An algebraic expression which shows the relationship between demand for a commodity and its various determinants that affect this quantity is known as demand function. For its proper understanding, you have to know about theory of demand. These are of two types:
1. Individual Demand Function
It refers to the quantities of a commodity which are demanded by an individual at various prices, his income, prices of related goods and tastes. It is expressed as:
D = f(P)
2. Market Demand Function
It is the basis of demand theory. But it is the function that is main interest to managers. It refers to the total demand for a good or service of all the buyers taken together. It may be expressed mathematically.
Dx = f (Px, Pr, M, T, A, U)
Where, Dx = Quantity demanded for commodity x
f = Functional relation
Px = Price of commodity x
Pr = Prices of related commodities, i.e ., substitutes and complementary
M = Money income of the consumer
T = Taste of the consumer
A = Advertisement effect
U = Unknown variables
Economists mean the entire functional relationship. This means the whole range of price quantity relationship and not just the quantity demanded at a given price per unit of time. It is expressed above is really just a listing of variables that affect the demand. It must be made explicit and clear for use in managerial decision-making. The industry must have reasonably good knowledge and information about it formulates effective long-run planning decisions and short-run operating decisions.

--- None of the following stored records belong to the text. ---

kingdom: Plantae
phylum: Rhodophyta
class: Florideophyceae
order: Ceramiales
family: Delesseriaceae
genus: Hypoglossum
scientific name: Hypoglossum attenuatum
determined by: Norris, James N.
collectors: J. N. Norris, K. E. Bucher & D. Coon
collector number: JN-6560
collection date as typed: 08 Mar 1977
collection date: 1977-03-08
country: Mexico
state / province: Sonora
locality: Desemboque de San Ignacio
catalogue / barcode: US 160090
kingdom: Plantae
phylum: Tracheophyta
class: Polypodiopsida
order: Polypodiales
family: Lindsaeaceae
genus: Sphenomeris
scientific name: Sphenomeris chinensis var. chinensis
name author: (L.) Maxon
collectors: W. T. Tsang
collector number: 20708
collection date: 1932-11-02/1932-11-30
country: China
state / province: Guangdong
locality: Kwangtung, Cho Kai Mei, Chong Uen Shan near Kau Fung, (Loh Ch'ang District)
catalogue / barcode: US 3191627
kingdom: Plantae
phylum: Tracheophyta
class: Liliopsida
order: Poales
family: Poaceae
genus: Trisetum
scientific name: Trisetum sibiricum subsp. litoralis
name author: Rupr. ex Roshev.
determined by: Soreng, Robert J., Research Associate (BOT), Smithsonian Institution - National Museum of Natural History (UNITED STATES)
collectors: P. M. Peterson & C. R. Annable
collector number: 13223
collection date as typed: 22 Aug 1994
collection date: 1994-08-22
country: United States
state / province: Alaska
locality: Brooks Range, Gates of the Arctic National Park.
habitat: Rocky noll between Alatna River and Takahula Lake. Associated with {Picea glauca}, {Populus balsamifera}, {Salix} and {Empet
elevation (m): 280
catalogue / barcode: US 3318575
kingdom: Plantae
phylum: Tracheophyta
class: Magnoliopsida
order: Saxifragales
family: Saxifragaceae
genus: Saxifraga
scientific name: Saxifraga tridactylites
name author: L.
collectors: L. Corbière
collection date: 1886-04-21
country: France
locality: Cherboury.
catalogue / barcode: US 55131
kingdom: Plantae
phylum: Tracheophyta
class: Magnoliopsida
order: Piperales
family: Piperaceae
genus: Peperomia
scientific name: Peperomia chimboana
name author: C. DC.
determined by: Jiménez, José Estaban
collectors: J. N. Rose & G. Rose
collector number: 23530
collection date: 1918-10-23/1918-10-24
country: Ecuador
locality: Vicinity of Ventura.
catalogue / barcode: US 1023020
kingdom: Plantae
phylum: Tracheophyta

What is Demand Function With Example?
A demand function is a mathematical function that describes the relationship between the price of a good and the quantity of the good that consumers are willing and able to purchase. For example, the demand function for apples might be Q = 100 – 2P, where Q is the number of apples (in millions) and P is the price of apples (in dollars).
What are the Properties of Demand Function?
Properties of a demand function:
1. The demand function is always downward sloping.
2. It shows the functional relationship between quantity demanded and price.
3. The demand function is linear when plotted on a graph.
4. It is a mathematical function.
What are the 3 Concepts of Demand?
The three concepts of demand are quantity demanded, demand schedule, and the law of demand.
1. The quantity demanded is the amount of a good that consumers can purchase at a given price.
2. The demand schedule is a table that shows the quantity demanded at different prices.
3. The law of demand forecasting is the principle that all else being equal, the quantity demanded of a good falls when the price of the good rises.